[EXERCISE DATA — start]

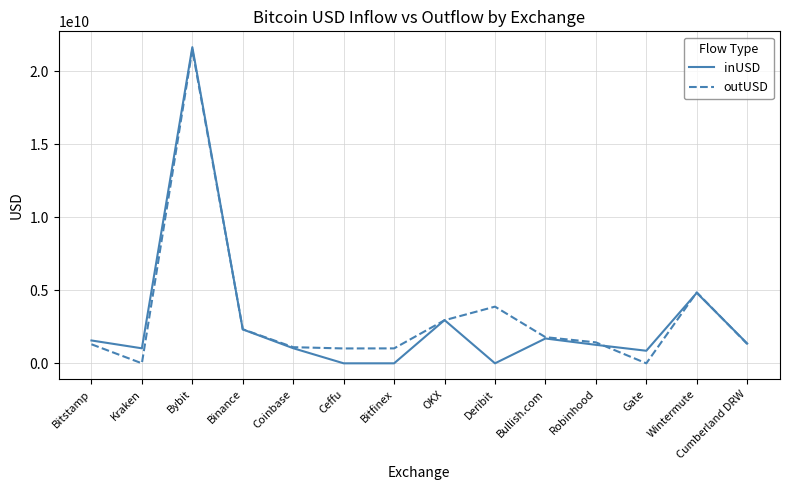

What is the spread (max minus min) of values at Bitstamp?

260382671.9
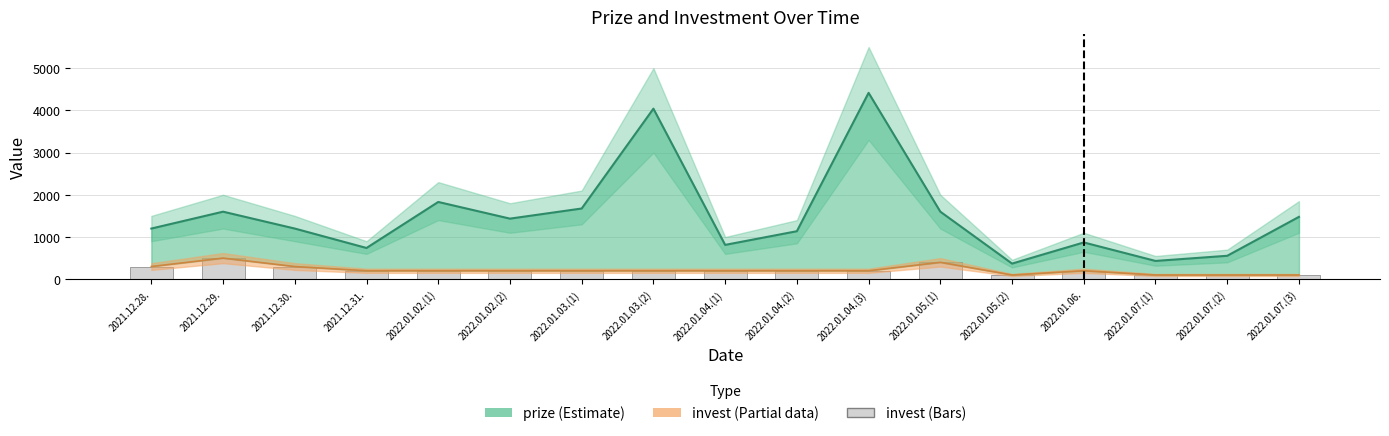

At which label does the data first exceed 200?

2021.12.28.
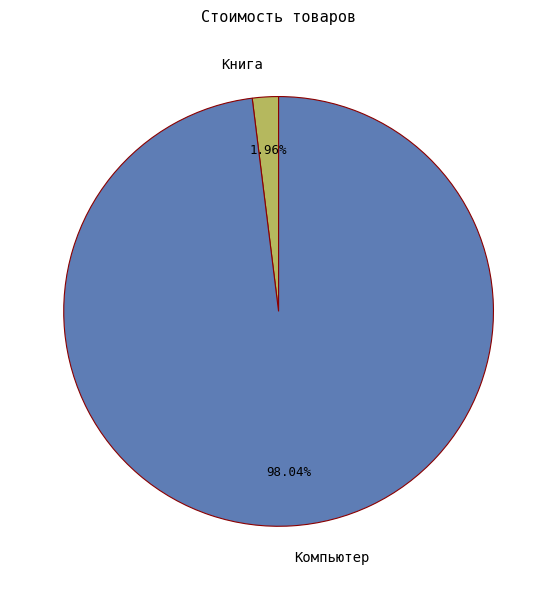

To the nearest percent, what is the combined percentage of Компьютер and Книга?

100%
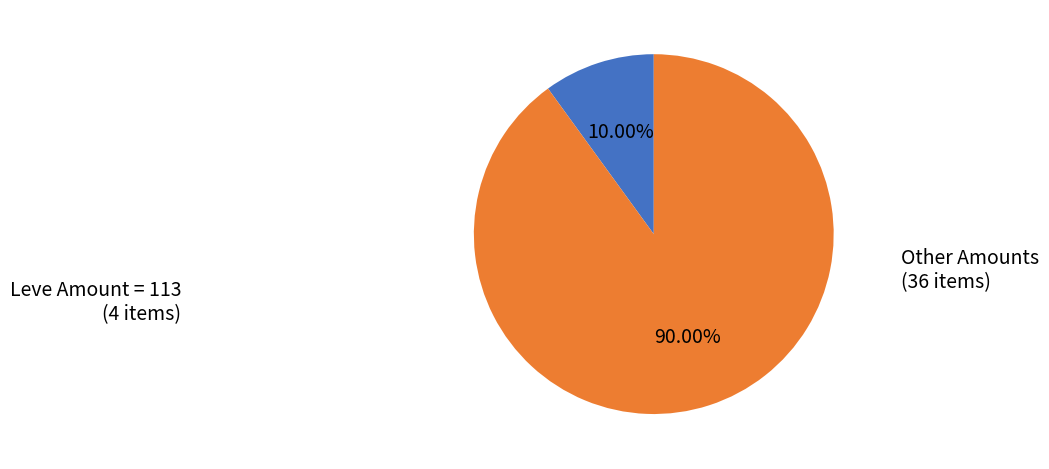

Is there any slice that represents more than half of the pie?

Yes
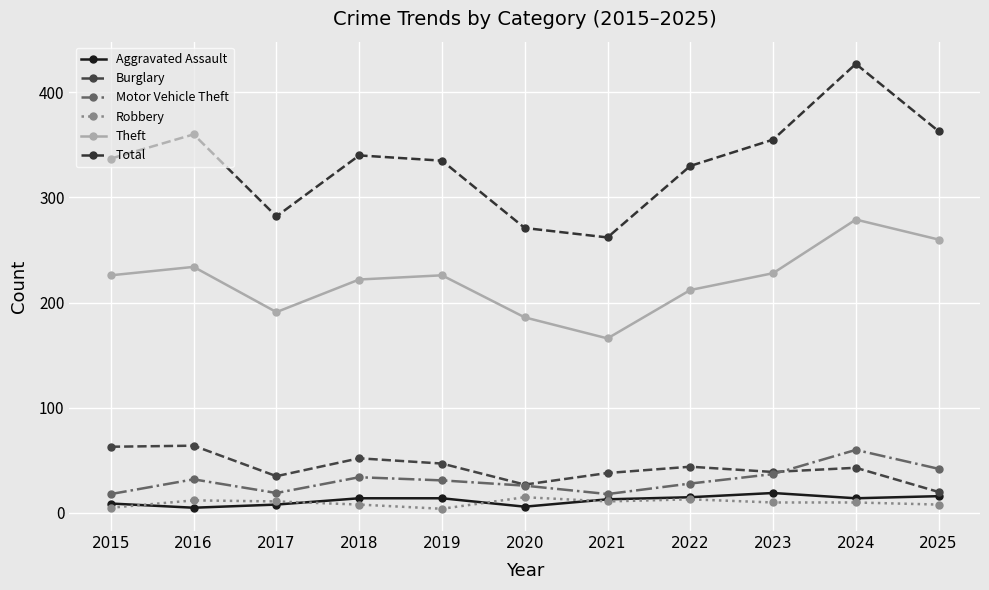

True or false: Aggravated Assault has a value of 3 at 2021.

False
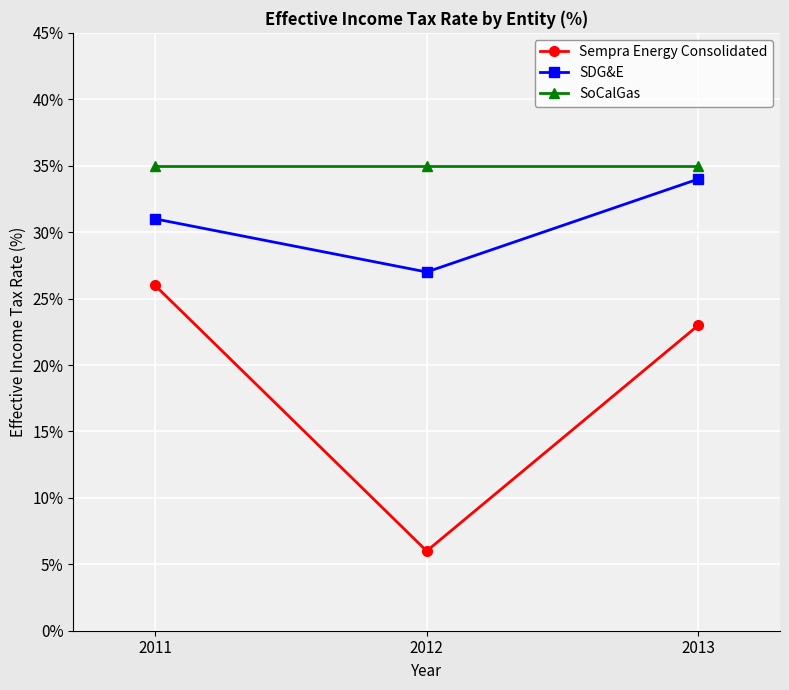

What is the value of the SoCalGas point at the 3rd from the left?

35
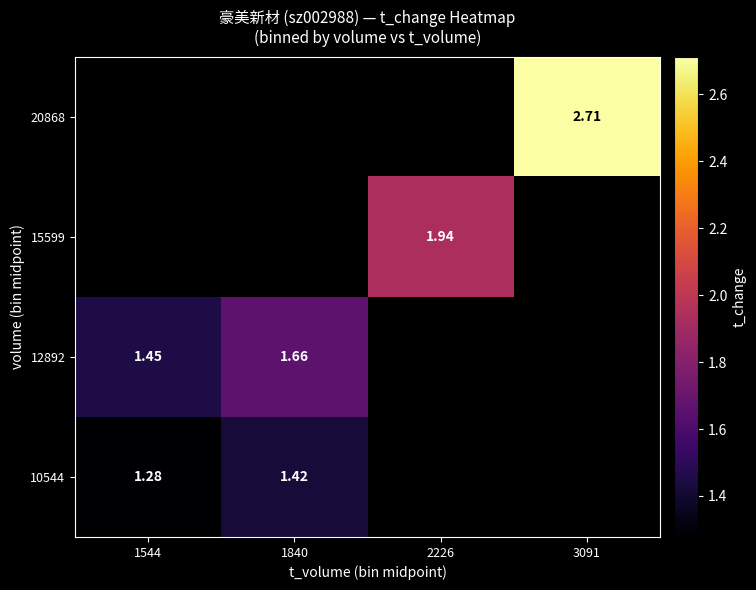

The value of 12892 at 1840 is 0.4. True or false?

False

[EXERCISE DATA — finish]

DESCRIPTION OF THE TASK:
Reproduce every one of the records above word for word, leaving out the pictures.

RESPONSE FOR THIS EXERCISE:
What is the spread (max minus min) of values at Bitstamp?

260382671.9

At which label does the data first exceed 200?

2021.12.28.

To the nearest percent, what is the combined percentage of Компьютер and Книга?

100%

Is there any slice that represents more than half of the pie?

Yes

True or false: Aggravated Assault has a value of 3 at 2021.

False

What is the value of the SoCalGas point at the 3rd from the left?

35

The value of 12892 at 1840 is 0.4. True or false?

False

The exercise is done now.